Please format the lines of the items below, from the line with "family: Campanulaceae" to the line with "family: Gesneriaceae", both included, as a numbered list with any blank lines left out.

(Stored records)
**********

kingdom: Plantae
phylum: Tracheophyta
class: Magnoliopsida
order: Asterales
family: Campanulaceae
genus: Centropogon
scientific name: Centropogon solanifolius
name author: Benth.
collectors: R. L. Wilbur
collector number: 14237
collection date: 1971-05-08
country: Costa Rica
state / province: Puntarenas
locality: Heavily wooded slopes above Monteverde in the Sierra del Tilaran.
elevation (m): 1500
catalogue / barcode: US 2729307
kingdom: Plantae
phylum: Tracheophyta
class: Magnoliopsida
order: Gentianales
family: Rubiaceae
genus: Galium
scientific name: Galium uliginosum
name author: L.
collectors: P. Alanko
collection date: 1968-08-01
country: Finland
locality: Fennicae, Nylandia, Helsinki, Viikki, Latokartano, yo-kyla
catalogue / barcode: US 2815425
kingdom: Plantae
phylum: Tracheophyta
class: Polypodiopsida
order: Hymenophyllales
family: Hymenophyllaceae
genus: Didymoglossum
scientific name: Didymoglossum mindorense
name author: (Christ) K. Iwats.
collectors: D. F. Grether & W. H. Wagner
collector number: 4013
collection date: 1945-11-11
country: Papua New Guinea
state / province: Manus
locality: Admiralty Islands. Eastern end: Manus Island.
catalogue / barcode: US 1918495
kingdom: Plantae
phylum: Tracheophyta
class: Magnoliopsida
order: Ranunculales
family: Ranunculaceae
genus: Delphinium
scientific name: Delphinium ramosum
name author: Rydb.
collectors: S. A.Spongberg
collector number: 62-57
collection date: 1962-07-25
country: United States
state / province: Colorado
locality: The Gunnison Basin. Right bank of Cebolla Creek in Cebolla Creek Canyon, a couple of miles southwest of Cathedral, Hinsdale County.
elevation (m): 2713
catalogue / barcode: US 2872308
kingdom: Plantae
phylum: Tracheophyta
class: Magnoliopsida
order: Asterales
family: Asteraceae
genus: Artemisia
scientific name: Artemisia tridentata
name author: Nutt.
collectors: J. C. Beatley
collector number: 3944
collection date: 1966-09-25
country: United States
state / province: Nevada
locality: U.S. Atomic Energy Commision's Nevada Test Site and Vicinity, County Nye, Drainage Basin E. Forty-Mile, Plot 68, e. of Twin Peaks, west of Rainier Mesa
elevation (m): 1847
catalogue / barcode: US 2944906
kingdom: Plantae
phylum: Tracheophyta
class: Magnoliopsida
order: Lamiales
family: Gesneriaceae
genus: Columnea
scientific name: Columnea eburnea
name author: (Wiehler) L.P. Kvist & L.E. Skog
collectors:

**********

Answer to the problem
1. family: Campanulaceae
2. genus: Centropogon
3. scientific name: Centropogon solanifolius
4. name author: Benth.
5. collectors: R. L. Wilbur
6. collector number: 14237
7. collection date: 1971-05-08
8. country: Costa Rica
9. state / province: Puntarenas
10. locality: Heavily wooded slopes above Monteverde in the Sierra del Tilaran.
11. elevation (m): 1500
12. catalogue / barcode: US 2729307
13. kingdom: Plantae
14. phylum: Tracheophyta
15. class: Magnoliopsida
16. order: Gentianales
17. family: Rubiaceae
18. genus: Galium
19. scientific name: Galium uliginosum
20. name author: L.
21. collectors: P. Alanko
22. collection date: 1968-08-01
23. country: Finland
24. locality: Fennicae, Nylandia, Helsinki, Viikki, Latokartano, yo-kyla
25. catalogue / barcode: US 2815425
26. kingdom: Plantae
27. phylum: Tracheophyta
28. class: Polypodiopsida
29. order: Hymenophyllales
30. family: Hymenophyllaceae
31. genus: Didymoglossum
32. scientific name: Didymoglossum mindorense
33. name author: (Christ) K. Iwats.
34. collectors: D. F. Grether & W. H. Wagner
35. collector number: 4013
36. collection date: 1945-11-11
37. country: Papua New Guinea
38. state / province: Manus
39. locality: Admiralty Islands. Eastern end: Manus Island.
40. catalogue / barcode: US 1918495
41. kingdom: Plantae
42. phylum: Tracheophyta
43. class: Magnoliopsida
44. order: Ranunculales
45. family: Ranunculaceae
46. genus: Delphinium
47. scientific name: Delphinium ramosum
48. name author: Rydb.
49. collectors: S. A.Spongberg
50. collector number: 62-57
51. collection date: 1962-07-25
52. country: United States
53. state / province: Colorado
54. locality: The Gunnison Basin. Right bank of Cebolla Creek in Cebolla Creek Canyon, a couple of miles southwest of Cathedral, Hinsdale County.
55. elevation (m): 2713
56. catalogue / barcode: US 2872308
57. kingdom: Plantae
58. phylum: Tracheophyta
59. class: Magnoliopsida
60. order: Asterales
61. family: Asteraceae
62. genus: Artemisia
63. scientific name: Artemisia tridentata
64. name author: Nutt.
65. collectors: J. C. Beatley
66. collector number: 3944
67. collection date: 1966-09-25
68. country: United States
69. state / province: Nevada
70. locality: U.S. Atomic Energy Commision's Nevada Test Site and Vicinity, County Nye, Drainage Basin E. Forty-Mile, Plot 68, e. of Twin Peaks, west of Rainier Mesa
71. elevation (m): 1847
72. catalogue / barcode: US 2944906
73. kingdom: Plantae
74. phylum: Tracheophyta
75. class: Magnoliopsida
76. order: Lamiales
77. family: Gesneriaceae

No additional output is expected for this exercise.